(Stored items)
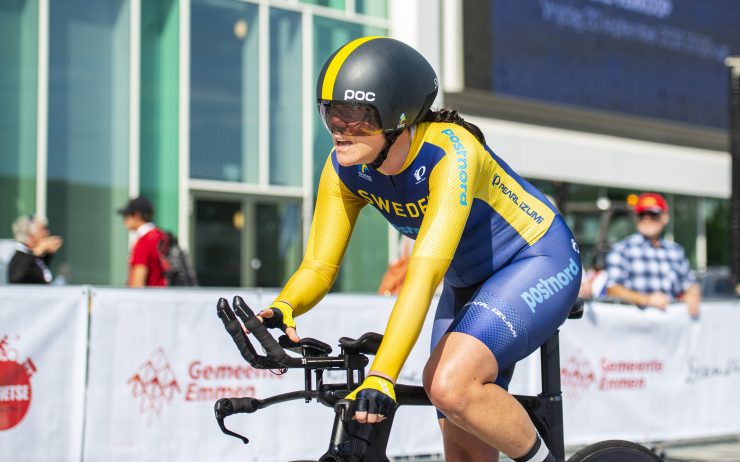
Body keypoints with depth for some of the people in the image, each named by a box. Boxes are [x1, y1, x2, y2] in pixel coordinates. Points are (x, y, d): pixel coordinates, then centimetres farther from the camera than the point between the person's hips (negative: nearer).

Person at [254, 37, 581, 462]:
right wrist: (281, 309, -36)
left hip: (539, 260, -7)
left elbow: (425, 270, -42)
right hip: (469, 280, 7)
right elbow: (318, 266, -12)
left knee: (449, 384, -30)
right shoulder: (345, 168, -14)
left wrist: (381, 377, -50)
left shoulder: (450, 150, -33)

* **PROBLEM DESCRIPTION**: Above are the records; print them all exactly and keep the pictures out.

* **YOUR SOLUTION**:
Body keypoints with depth for some of the people in the image, each named by a box. Boxes are [x1, y1, x2, y2] in pixel coordinates. Points are (x, y, d): pixel coordinates, then centimetres farther from the camera than the point between the person's hips (negative: nearer).

Person at [254, 37, 581, 462]:
right wrist: (281, 309, -36)
left hip: (539, 260, -7)
left elbow: (425, 270, -42)
right hip: (469, 280, 7)
right elbow: (318, 266, -12)
left knee: (449, 384, -30)
right shoulder: (345, 168, -14)
left wrist: (381, 377, -50)
left shoulder: (450, 150, -33)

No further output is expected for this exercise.